* [Task brief]: Your answer is one number: the count of lines below that hold the word "black".

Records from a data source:
━━━
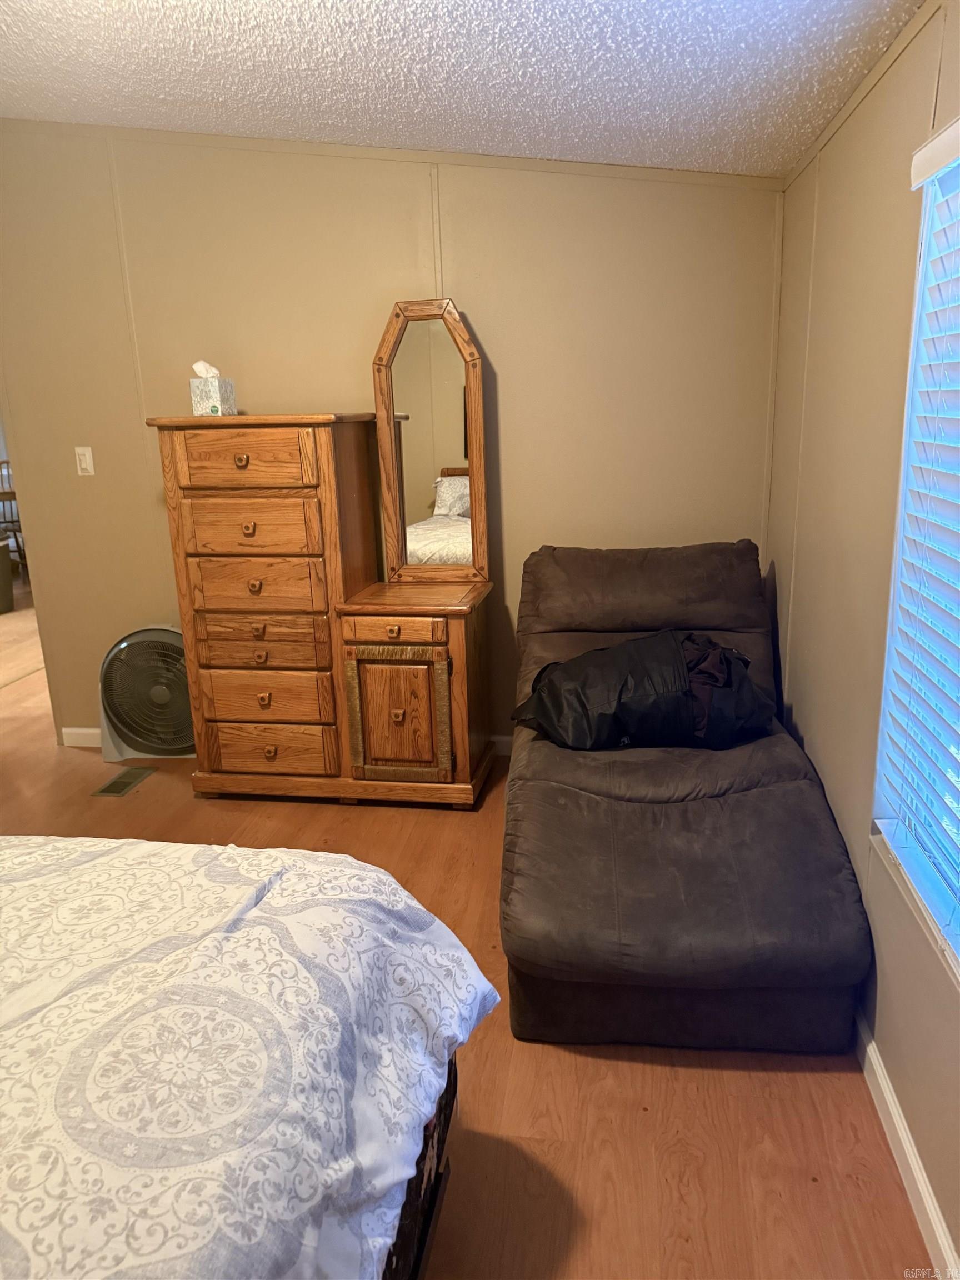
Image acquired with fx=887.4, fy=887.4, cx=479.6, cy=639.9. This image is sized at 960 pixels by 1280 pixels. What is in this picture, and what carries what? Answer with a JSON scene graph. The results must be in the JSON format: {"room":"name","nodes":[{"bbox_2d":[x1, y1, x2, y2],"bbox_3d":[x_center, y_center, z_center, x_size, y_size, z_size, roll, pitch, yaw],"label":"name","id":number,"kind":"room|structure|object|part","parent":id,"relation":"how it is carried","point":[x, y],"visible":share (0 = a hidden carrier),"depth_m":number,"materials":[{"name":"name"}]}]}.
{"room":"bedroom","nodes":[
{"label":"bedroom","id":0,"kind":"room"},
{"bbox_2d":[0,116,782,747],"bbox_3d":[-0.565,-0.787,3.545,3.405,2.551,0.127,1,16,9],"label":"back wall","id":1,"kind":"structure","parent":0,"point":[407,251],"depth_m":3.33,"materials":[{"name":"beige paint"}]},
{"bbox_2d":[74,446,94,475],"bbox_3d":[-1.620,-0.733,3.634,0.070,0.116,0.015,1,16,9],"label":"light switch","id":2,"kind":"object","parent":1,"relation":"attached to","point":[88,458],"visible":0.97,"depth_m":3.63,"materials":[{"name":"white plastic"}]},
{"bbox_2d":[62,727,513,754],"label":"baseboard","id":3,"kind":"structure","parent":1,"relation":"attached to","point":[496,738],"depth_m":3.90,"materials":[{"name":"white paint"}]},
{"bbox_2d":[0,0,924,178],"bbox_3d":[-0.881,-1.298,1.458,3.800,0.118,4.011,1,16,9],"label":"ceiling","id":4,"kind":"structure","parent":0,"point":[441,127],"depth_m":2.36,"materials":[{"name":"white paint"}]},
{"bbox_2d":[1,561,936,1279],"bbox_3d":[-2.082,0.646,3.579,6.410,0.100,7.746,1,16,9],"label":"floor","id":5,"kind":"structure","parent":0,"point":[568,1069],"depth_m":1.88,"materials":[{"name":"brown wood"}]},
{"bbox_2d":[0,533,14,615],"bbox_3d":[-3.635,-0.462,6.443,0.445,0.523,0.438,-14,19,-37],"label":"trash can","id":6,"kind":"object","parent":5,"relation":"on","point":[4,587],"visible":1,"depth_m":6.43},
{"bbox_2d":[0,458,26,575],"bbox_3d":[-3.950,-0.975,7.396,0.484,1.019,0.499,-10,18,-29],"label":"wooden chair","id":7,"kind":"object","parent":5,"relation":"on","point":[1,463],"visible":0.47,"depth_m":7.27,"materials":[{"name":"brown wood"}]},
{"bbox_2d":[91,765,155,797],"bbox_3d":[-1.425,0.565,3.558,0.126,0.006,0.281,1,16,9],"label":"floor vent","id":8,"kind":"object","parent":5,"relation":"in","point":[109,786],"visible":0.97,"depth_m":3.54,"materials":[{"name":"metal"}]},
{"bbox_2d":[96,624,193,763],"bbox_3d":[-1.354,0.221,3.734,0.503,0.581,0.381,-2,15,-2],"label":"box fan","id":9,"kind":"object","parent":5,"relation":"on","point":[125,716],"visible":0.82,"depth_m":3.66,"materials":[{"name":"black plastic"}]},
{"bbox_2d":[0,834,497,1279],"bbox_3d":[-1.176,0.706,0.834,2.194,1.160,2.173,1,16,9],"label":"bed","id":10,"kind":"object","parent":5,"relation":"on","point":[415,910],"visible":1,"depth_m":1.16,"materials":[{"name":"white fabric"}]},
{"bbox_2d":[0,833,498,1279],"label":"comforter","id":11,"kind":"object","parent":10,"relation":"on","point":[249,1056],"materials":[{"name":"white fabric"}]},
{"bbox_3d":[-0.478,0.920,1.357,0.892,0.330,1.241,1,16,9],"label":"bed frame","id":12,"kind":"part","parent":10,"relation":"part of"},
{"bbox_2d":[150,410,499,807],"bbox_3d":[-0.524,-0.121,3.315,1.136,1.409,0.504,1,16,9],"label":"dresser","id":13,"kind":"object","parent":5,"relation":"on","point":[273,698],"visible":0.99,"depth_m":3.16,"materials":[{"name":"brown wood"}]},
{"bbox_2d":[188,359,236,415],"bbox_3d":[-0.963,-0.901,3.184,0.122,0.188,0.123,1,16,9],"label":"tissue box","id":14,"kind":"object","parent":13,"relation":"on","point":[212,404],"visible":0.98,"depth_m":3.15,"materials":[{"name":"white cardboard"}]},
{"bbox_2d":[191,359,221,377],"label":"tissue","id":15,"kind":"object","parent":14,"relation":"in","point":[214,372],"visible":0.79,"depth_m":3.16,"materials":[{"name":"white paper"}]},
{"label":"pull","id":16,"kind":"part","parent":13,"relation":"part of","materials":[{"name":"brown wood"}]},
{"bbox_3d":[-0.812,-0.610,3.024,0.448,0.176,0.036,1,16,9],"label":"drawer","id":17,"kind":"part","parent":13,"relation":"part of","materials":[{"name":"brown wood"}]},
{"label":"knob","id":18,"kind":"part","parent":13,"relation":"part of","materials":[{"name":"brown wood"}]},
{"bbox_3d":[-0.810,-0.386,3.097,0.425,0.177,0.051,1,16,9],"label":"drawer","id":19,"kind":"part","parent":13,"relation":"part of","materials":[{"name":"brown wood"}]},
{"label":"knob","id":20,"kind":"part","parent":13,"relation":"part of","materials":[{"name":"brown wood"}]},
{"bbox_3d":[-0.812,-0.192,3.177,0.467,0.174,0.070,1,16,9],"label":"drawer","id":21,"kind":"part","parent":13,"relation":"part of","materials":[{"name":"brown wood"}]},
{"bbox_3d":[-0.798,-0.022,3.211,0.460,0.137,0.089,1,16,9],"label":"drawer","id":22,"kind":"part","parent":13,"relation":"part of","materials":[{"name":"brown wood"}]},
{"bbox_3d":[-0.793,0.061,3.220,0.467,0.131,0.088,1,16,9],"label":"drawer","id":23,"kind":"part","parent":13,"relation":"part of","materials":[{"name":"brown wood"}]},
{"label":"knob","id":24,"kind":"part","parent":13,"relation":"part of","materials":[{"name":"brown wood"}]},
{"bbox_3d":[-0.796,0.215,3.267,0.442,0.166,0.058,1,16,9],"label":"drawer","id":25,"kind":"part","parent":13,"relation":"part of","materials":[{"name":"brown wood"}]},
{"bbox_3d":[-0.810,0.408,3.324,0.440,0.164,0.060,1,16,9],"label":"drawer","id":26,"kind":"part","parent":13,"relation":"part of","materials":[{"name":"brown wood"}]},
{"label":"knob","id":27,"kind":"part","parent":13,"relation":"part of","materials":[{"name":"brown wood"}]},
{"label":"base","id":28,"kind":"part","parent":13,"relation":"part of","materials":[{"name":"brown wood"}]},
{"bbox_3d":[-0.300,-0.034,3.086,0.374,0.098,0.041,1,16,9],"label":"drawer","id":29,"kind":"part","parent":13,"relation":"part of","materials":[{"name":"brown wood"}]},
{"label":"knob","id":30,"kind":"part","parent":13,"relation":"part of","materials":[{"name":"brown wood"}]},
{"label":"knob","id":31,"kind":"part","parent":13,"relation":"part of","materials":[{"name":"brown wood"}]},
{"bbox_3d":[-0.300,0.284,3.168,0.361,0.460,0.085,1,16,9],"label":"cabinet door","id":32,"kind":"part","parent":13,"relation":"part of","materials":[{"name":"brown wood"}]},
{"bbox_2d":[372,297,488,584],"bbox_3d":[-0.175,-0.710,3.233,0.400,1.012,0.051,1,16,9],"label":"dresser mirror","id":33,"kind":"object","parent":13,"relation":"attached to","point":[446,485],"visible":0.99,"depth_m":3.23,"materials":[{"name":"brown mirror"}]},
{"bbox_2d":[498,543,874,1055],"bbox_3d":[0.500,0.273,2.615,0.892,0.934,1.600,1,16,9],"label":"chaise lounge","id":34,"kind":"object","parent":5,"relation":"on","point":[816,832],"visible":0.96,"depth_m":2.11,"materials":[{"name":"brown fabric"}]},
{"bbox_2d":[511,630,775,752],"bbox_3d":[0.477,0.121,2.680,0.774,0.335,0.495,1,16,9],"label":"black bag","id":35,"kind":"object","parent":34,"relation":"on","point":[586,657],"visible":0.92,"depth_m":2.53,"materials":[{"name":"black fabric"}]},
{"bbox_2d":[766,0,959,1270],"bbox_3d":[0.808,-0.066,1.158,0.135,2.406,4.227,1,16,9],"label":"right wall","id":36,"kind":"structure","parent":0,"point":[826,210],"depth_m":2.06,"materials":[{"name":"beige paint"}]},
{"bbox_2d":[852,1008,959,1279],"bbox_3d":[0.778,1.033,1.488,0.015,0.086,4.054,1,16,9],"label":"baseboard","id":37,"kind":"structure","parent":36,"relation":"attached to","point":[905,1138],"depth_m":1.66,"materials":[{"name":"white paint"}]},
{"bbox_2d":[871,119,959,985],"bbox_3d":[0.802,-0.086,1.194,0.138,1.422,1.309,1,16,9],"label":"window","id":38,"kind":"structure","parent":36,"relation":"in","point":[903,493],"depth_m":1.73,"materials":[{"name":"white plastic"}]},
{"bbox_2d":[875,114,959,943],"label":"window blind","id":39,"kind":"object","parent":38,"relation":"attached to","point":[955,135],"visible":0.98,"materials":[{"name":"white plastic"}]}
]}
━━━
* [Result for this exercise]: 2